[TASK PROMPT]
An exact transcription of every entry is required. Images are not part of it.

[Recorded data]
****

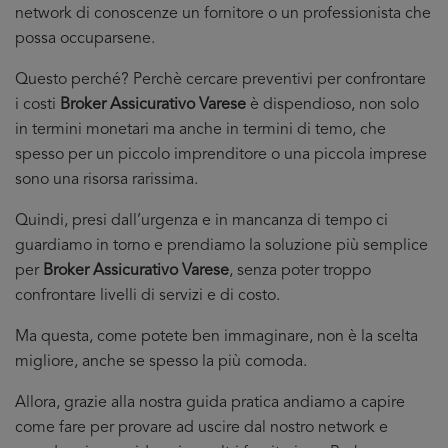
network di conoscenze un fornitore o un professionista che
possa occuparsene.
Questo perché? Perchè cercare preventivi per confrontare
i costi
Broker Assicurativo Varese
è dispendioso, non solo
in termini monetari ma anche in termini di temo, che
spesso per un piccolo imprenditore o una piccola imprese
sono una risorsa rarissima.
Quindi, presi dall’urgenza e in mancanza di tempo ci
guardiamo in torno e prendiamo la soluzione più semplice
per
Broker Assicurativo Varese
, senza poter troppo
confrontare livelli di servizi e di costo.
Ma questa, come potete ben immaginare, non è la scelta
migliore, anche se spesso la più comoda.
Allora, grazie alla nostra guida pratica andiamo a capire
come fare per provare ad uscire dal nostro network e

****

[SOLUTION TO THIS EXERCISE]
network di conoscenze un fornitore o un professionista che
possa occuparsene.
Questo perché? Perchè cercare preventivi per confrontare
i costi
Broker Assicurativo Varese
è dispendioso, non solo
in termini monetari ma anche in termini di temo, che
spesso per un piccolo imprenditore o una piccola imprese
sono una risorsa rarissima.
Quindi, presi dall’urgenza e in mancanza di tempo ci
guardiamo in torno e prendiamo la soluzione più semplice
per
Broker Assicurativo Varese
, senza poter troppo
confrontare livelli di servizi e di costo.
Ma questa, come potete ben immaginare, non è la scelta
migliore, anche se spesso la più comoda.
Allora, grazie alla nostra guida pratica andiamo a capire
come fare per provare ad uscire dal nostro network e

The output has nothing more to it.